The United States Patent and Trademark Office (USPTO), the federal agency in charge of trademark registration, categorizes marks into 45 different “classes” of products or services. Classes are essentially categories that are separated by the type of good or service offered. Even if two companies use the same trademark, they may not infringe on each other if the marks are for distinct goods or services. A window cleaning fluid made by a different company but bearing the same name, for example, would not infringe on an allergy medication called “Clear as Day.”
Medical care, hygienic products, and beauty care products for both humans and animals are included in Class 44, a very broad category. It also includes certain agricultural, horticultural, and forestry-related services.
The Trademark Class System
A class system governs trademark registration. You must pay a separate registration fee for each class of goods or services that you register.

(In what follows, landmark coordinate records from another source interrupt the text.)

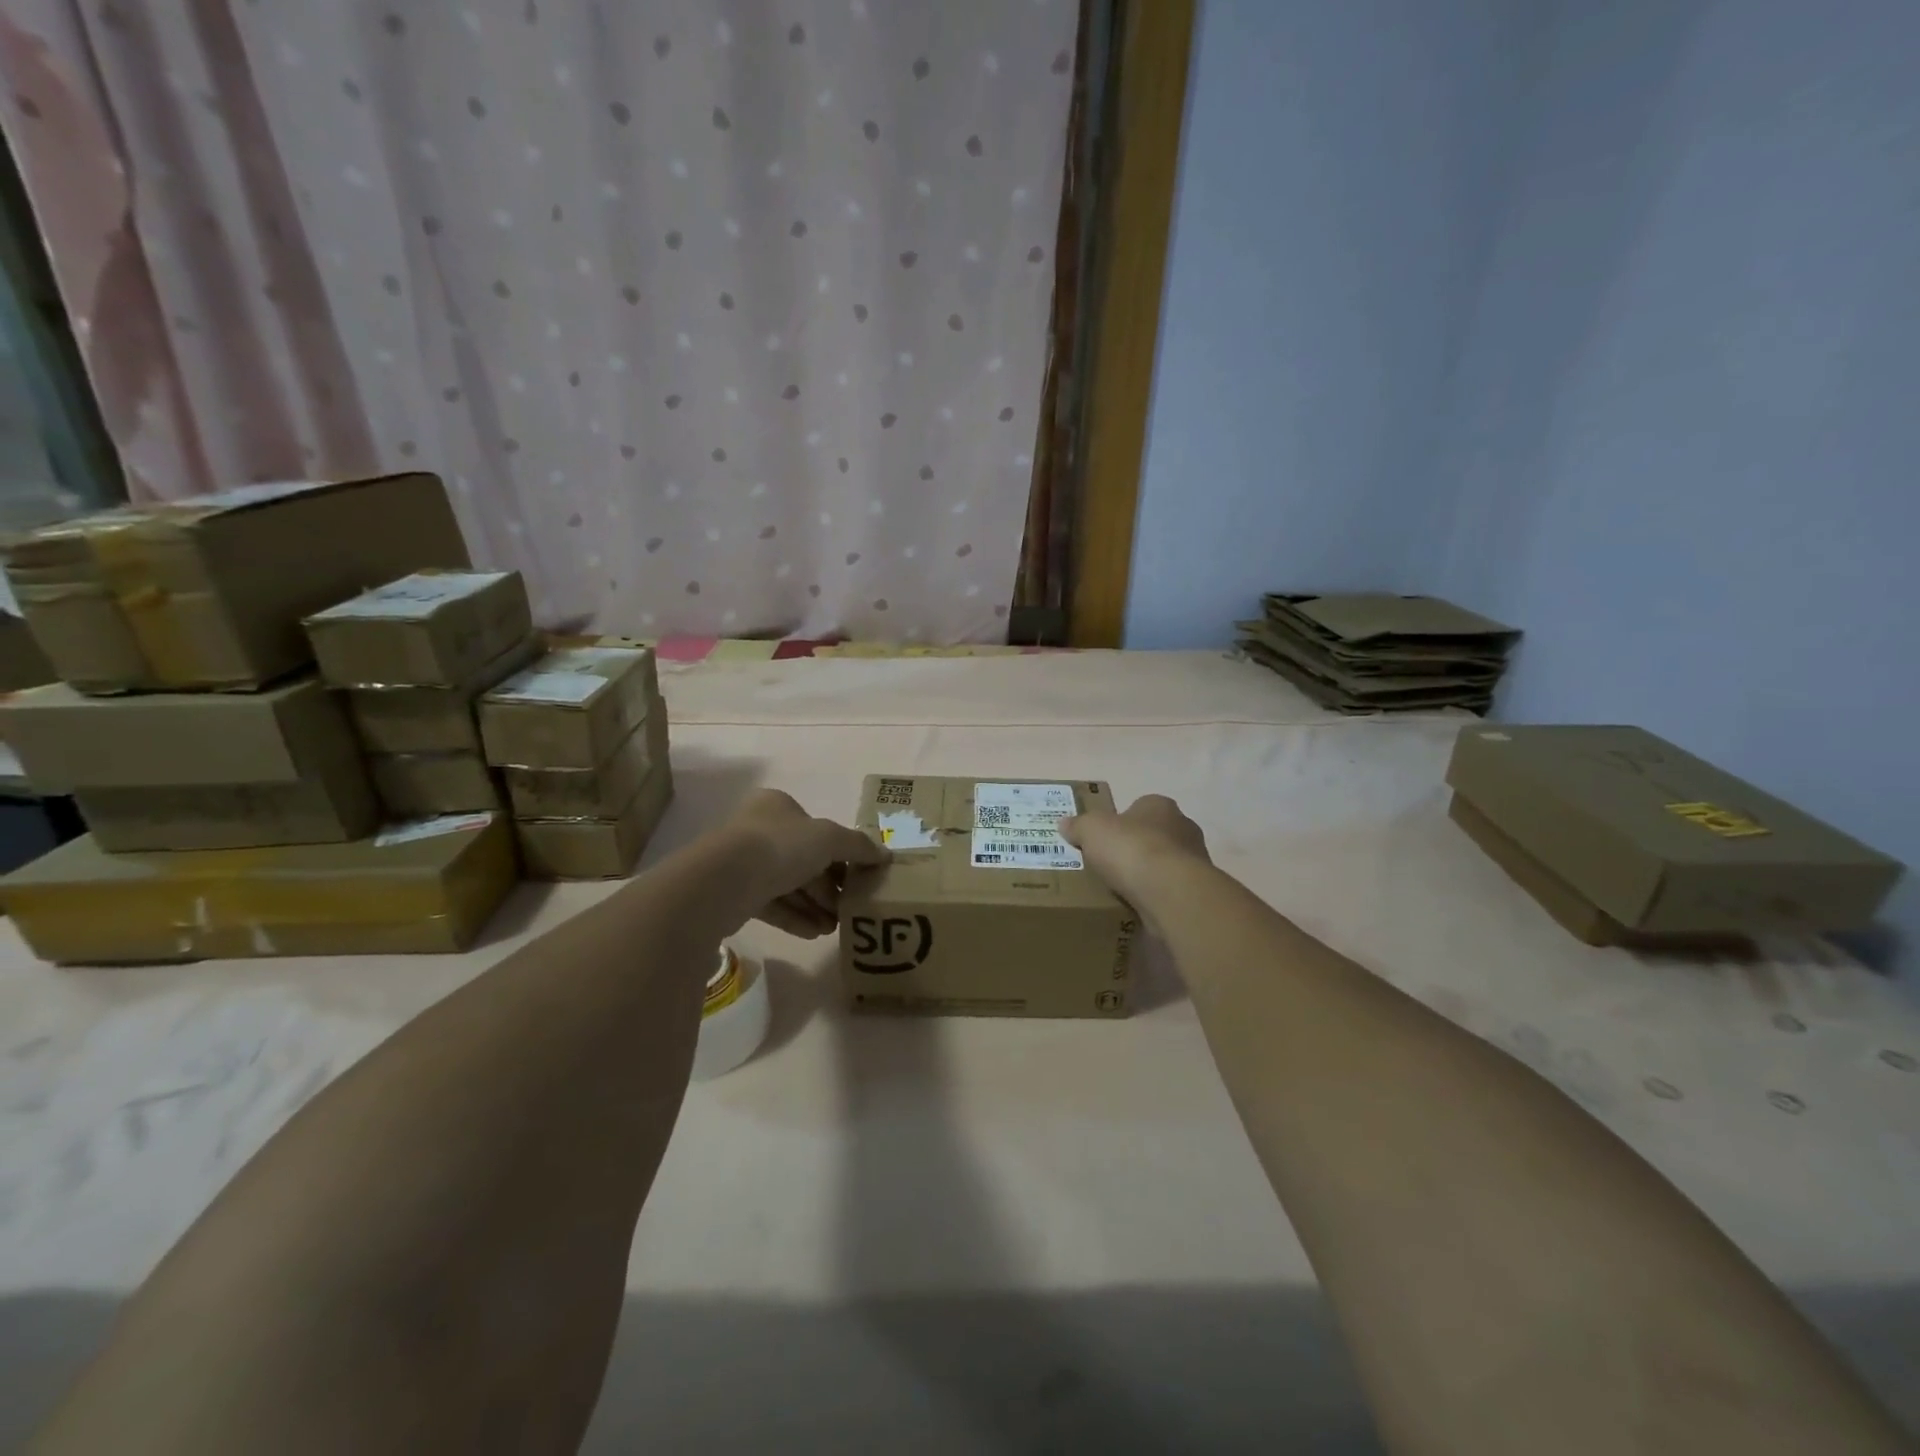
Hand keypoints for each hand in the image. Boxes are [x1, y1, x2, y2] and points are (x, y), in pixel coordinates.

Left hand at [722, 789, 888, 937]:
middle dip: (828, 886)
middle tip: (849, 907)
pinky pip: (772, 905)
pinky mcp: (735, 895)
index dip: (840, 853)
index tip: (858, 876)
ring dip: (814, 906)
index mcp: (778, 807)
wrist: (725, 880)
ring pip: (788, 885)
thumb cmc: (782, 846)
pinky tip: (815, 934)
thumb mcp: (830, 838)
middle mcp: (759, 830)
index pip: (816, 829)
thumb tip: (885, 855)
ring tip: (835, 927)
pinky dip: (795, 918)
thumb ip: (859, 846)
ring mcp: (744, 863)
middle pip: (804, 860)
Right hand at [1060, 794, 1209, 909]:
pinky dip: (1157, 896)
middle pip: (1154, 835)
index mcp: (1159, 805)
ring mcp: (1195, 860)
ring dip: (1148, 874)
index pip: (1139, 807)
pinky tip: (1139, 907)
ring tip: (1121, 890)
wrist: (1171, 892)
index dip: (1121, 822)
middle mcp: (1183, 827)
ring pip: (1165, 864)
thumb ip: (1078, 826)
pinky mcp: (1197, 891)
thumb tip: (1065, 824)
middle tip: (1110, 864)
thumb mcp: (1091, 830)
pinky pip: (1170, 890)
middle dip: (1135, 848)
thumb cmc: (1131, 849)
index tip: (1104, 839)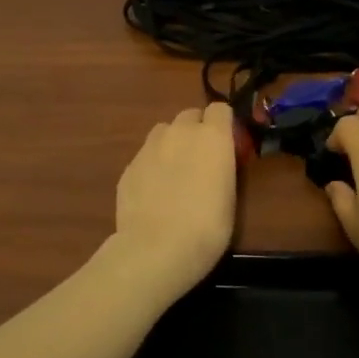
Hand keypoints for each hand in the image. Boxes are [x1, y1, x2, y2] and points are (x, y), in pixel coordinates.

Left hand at [112, 103, 237, 297]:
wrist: (157, 248)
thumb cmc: (207, 227)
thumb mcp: (229, 195)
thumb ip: (222, 167)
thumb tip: (216, 162)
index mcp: (212, 136)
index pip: (220, 109)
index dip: (223, 124)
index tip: (227, 144)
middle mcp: (180, 132)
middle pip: (190, 115)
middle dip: (197, 131)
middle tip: (201, 160)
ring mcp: (150, 147)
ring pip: (164, 132)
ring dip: (172, 143)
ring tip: (175, 173)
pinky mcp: (129, 166)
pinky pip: (146, 156)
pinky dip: (153, 166)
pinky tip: (154, 193)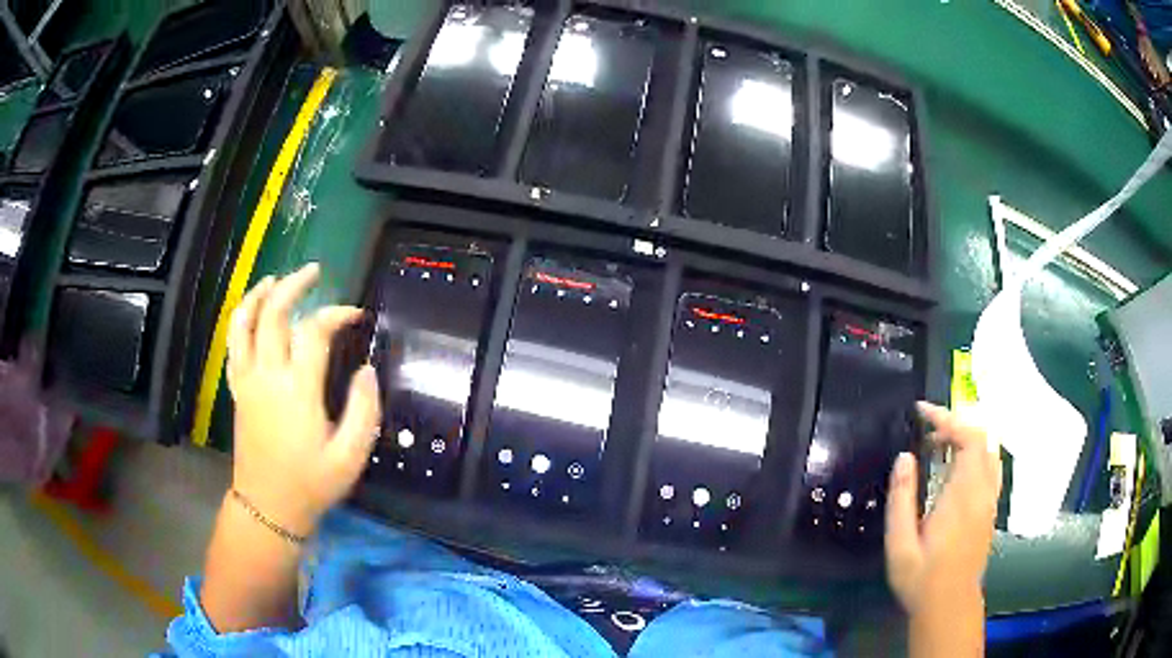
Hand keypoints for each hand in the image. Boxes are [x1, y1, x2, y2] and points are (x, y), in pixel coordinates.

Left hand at [226, 264, 380, 536]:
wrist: (269, 507)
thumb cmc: (312, 484)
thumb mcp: (351, 456)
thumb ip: (363, 410)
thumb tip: (367, 370)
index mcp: (297, 390)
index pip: (314, 332)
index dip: (336, 314)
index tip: (356, 315)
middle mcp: (267, 376)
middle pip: (273, 314)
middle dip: (294, 285)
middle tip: (313, 272)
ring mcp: (247, 381)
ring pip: (243, 323)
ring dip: (258, 295)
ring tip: (274, 279)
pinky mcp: (237, 390)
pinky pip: (232, 345)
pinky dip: (240, 321)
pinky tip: (251, 313)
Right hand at [885, 401, 1001, 614]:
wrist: (949, 605)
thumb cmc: (921, 578)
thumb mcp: (900, 545)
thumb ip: (901, 499)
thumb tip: (904, 458)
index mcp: (962, 495)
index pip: (968, 437)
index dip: (947, 417)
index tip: (921, 413)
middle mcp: (982, 491)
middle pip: (981, 438)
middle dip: (955, 424)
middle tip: (926, 432)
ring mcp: (990, 499)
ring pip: (989, 450)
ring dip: (967, 438)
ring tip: (940, 447)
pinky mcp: (990, 509)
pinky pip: (991, 467)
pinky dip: (975, 454)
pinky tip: (956, 469)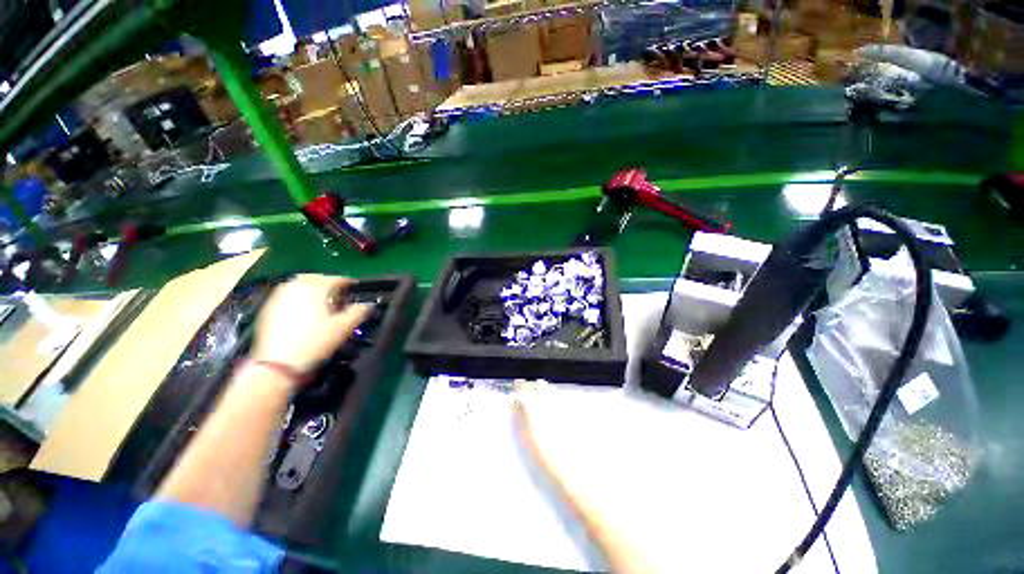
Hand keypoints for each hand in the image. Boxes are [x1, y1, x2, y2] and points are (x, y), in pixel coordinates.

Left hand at [251, 275, 368, 380]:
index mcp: (316, 288)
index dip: (347, 283)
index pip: (336, 279)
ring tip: (321, 302)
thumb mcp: (344, 327)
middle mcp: (296, 287)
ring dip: (311, 289)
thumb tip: (367, 305)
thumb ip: (358, 312)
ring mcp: (279, 297)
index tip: (354, 290)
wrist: (278, 364)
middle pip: (315, 278)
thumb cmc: (315, 342)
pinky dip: (299, 298)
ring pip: (299, 285)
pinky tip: (304, 311)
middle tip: (337, 294)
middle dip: (327, 283)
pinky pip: (288, 296)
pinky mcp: (268, 309)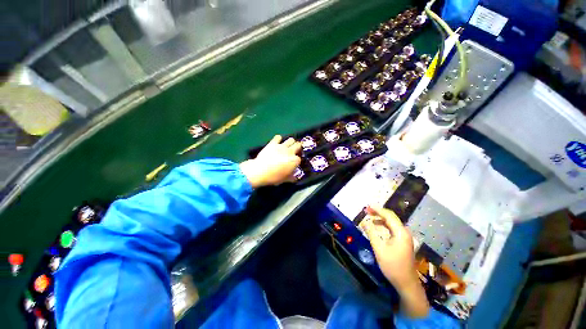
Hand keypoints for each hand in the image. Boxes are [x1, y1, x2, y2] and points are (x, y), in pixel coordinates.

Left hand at [239, 135, 301, 187]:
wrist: (260, 171)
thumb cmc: (274, 177)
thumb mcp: (284, 180)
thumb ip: (291, 177)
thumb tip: (295, 177)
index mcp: (294, 161)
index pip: (299, 159)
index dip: (297, 161)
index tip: (294, 163)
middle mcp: (290, 151)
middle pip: (298, 145)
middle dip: (298, 147)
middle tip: (294, 151)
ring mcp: (282, 146)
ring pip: (291, 139)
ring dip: (291, 142)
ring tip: (288, 146)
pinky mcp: (273, 143)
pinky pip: (278, 137)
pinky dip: (278, 139)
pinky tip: (277, 142)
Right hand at [361, 205, 428, 317]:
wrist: (406, 283)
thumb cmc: (392, 266)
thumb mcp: (379, 249)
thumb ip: (371, 233)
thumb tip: (364, 221)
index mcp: (400, 232)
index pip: (388, 216)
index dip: (377, 210)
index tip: (367, 207)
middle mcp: (404, 232)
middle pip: (391, 217)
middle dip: (378, 212)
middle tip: (366, 210)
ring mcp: (404, 237)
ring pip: (391, 222)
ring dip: (380, 218)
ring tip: (369, 216)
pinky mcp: (403, 241)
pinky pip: (392, 228)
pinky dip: (384, 224)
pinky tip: (376, 226)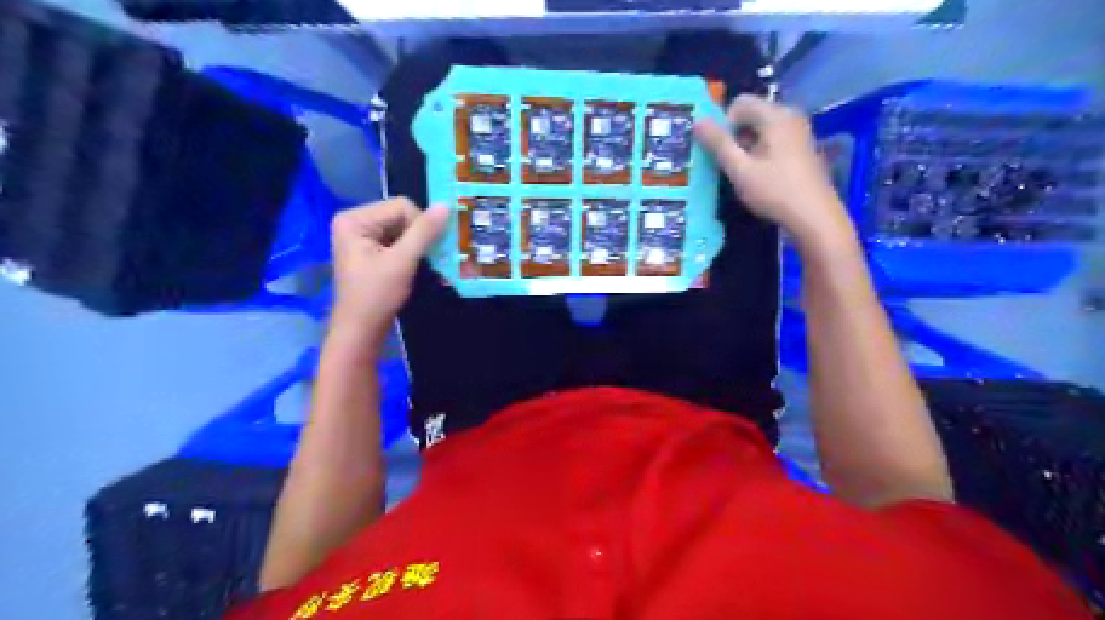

So, if you want to apply for a trademark for posters (Class 16) and shirts (Class 25), you’ll have to pay two fees. When registering a trademark, you must specify the correct class. If you enter the wrong class, you must restart the application process.
Your registration is limited to classes that include the goods or services that you already offer (as evidenced by the specimens you submit) or that you intend to offer (if you are registering on an intent-to-use basis). In order to narrow a search of the PTO’s trademark database, you may also need information about the class number.
Examples of Trademarks in Class 44
Consider RED MOUNTAIN ACUPUNCTURE (acupuncture services), 02 WELLNESS (alternative medical), and GOT TREES (tree maintenance). All of these are good examples of Class 44 marks.
You would choose Class 44 if you were registering any of these types of goods:
- medical analysis services relating to the treatment of persons (such as x-ray examinations and taking of blood samples)
- artificial insemination services
- pharmacy advice
- animal breeding
- services relating to the growing of plants such as gardening, or
- Services relating to floral art, such as floral compositions as well as garden design.
You would not use Class 44 if you were registering:
- vermin exterminating (other than for agriculture, horticulture, or forestry) (Class 37 – Construction and Repair Services)
- installation and repair services for irrigation systems (Class 37 – Construction and Repair Services)
- ambulance transport (Class 39 – Shipping and Travel Services)
- animal slaughtering services and taxidermy (Class 40 – Material Treatment Services)
- timber felling and processing (Class 40 – Material Treatment Services)
- animal training services (Class 41 – Education and Entertainment Services)
- health clubs for physical exercise (Class 41 – Education and Entertainment Services)
- scientific research services for medical purposes (Class 42 – Science and Technology Services)
- boarding for animals (Class 43 – Food Services), or
- Retirement homes (Class 43 – Food Services).
Related or “Coordinated” Classes
If you are not sure whether you should register in Class 44, you might also consider the following “coordinated” classes: Class 35 – Advertising and Business Services, Class 36 – Insurance and Financial Services, Class 37 – Construction and Repair Services, Class 38 – Telecommunications Services, Class 39 – Shipping and Travel Services, Class 40 – Material Treatment Services, Class 41 – Education and Entertainment Services, Class 42 – Science and Technology Services, Class 43 – Food Services, Class 45 – Legal and Security Services.
A coordinated class is one that is related to another class, typically because the USPTO has determined that applicants filing in Class 43 frequently also file in the coordinated classes.
Providing Specimens for Trademarks Class 44
A service specimen must demonstrate the use of the mark in a way that potential purchasers would interpret as identifying the applicant’s services and indicating their source. The specimen must show an association between the mark and the services for which registration is sought when the mark is used in advertising the services. A specimen that only shows the mark and no reference to the services does not demonstrate service mark usage.
When you provide a service, you do not have a product to which you can apply a label. A variety of materials that cannot be used for product marks are acceptable specimens for services. Scanned copies of advertising and marketing materials, such as newspaper and magazine ads, brochures, billboards, direct mail pieces, and menus, are included (for restaurants).
Letterhead stationery and business cards bearing the mark may be used if the services are clearly reflected on them because the name or symbol claimed as a mark would be used to identify the services provided in that context—that is, as a mark rather than a trade name. If the mark appears and the services are described in the letter, a letter on stationery will even be accepted as a specimen for a service mark.
In the case of Internet-based services, a screenshot of the entire Web page should suffice. The more prominently displayed the mark on the home page, the better.
The following specimens are not acceptable for Class 43 services:
- news releases or news release-based articles
- Documents demonstrating trademark rather than service mark usage (use of the mark in connection with goods rather than services), such as invoices and packing slips, and letterhead or business cards that bear only the mark and a company name and address (use of the mark to identify a company, such as on letterhead). As previously discussed, one exception is if the letterhead or text of the letter identifies the services represented by the mark.
The majority of marks can be found in writing somewhere. You may submit a sound file of the audio if your mark represents a service and appears only on radio ads or in other audio forms.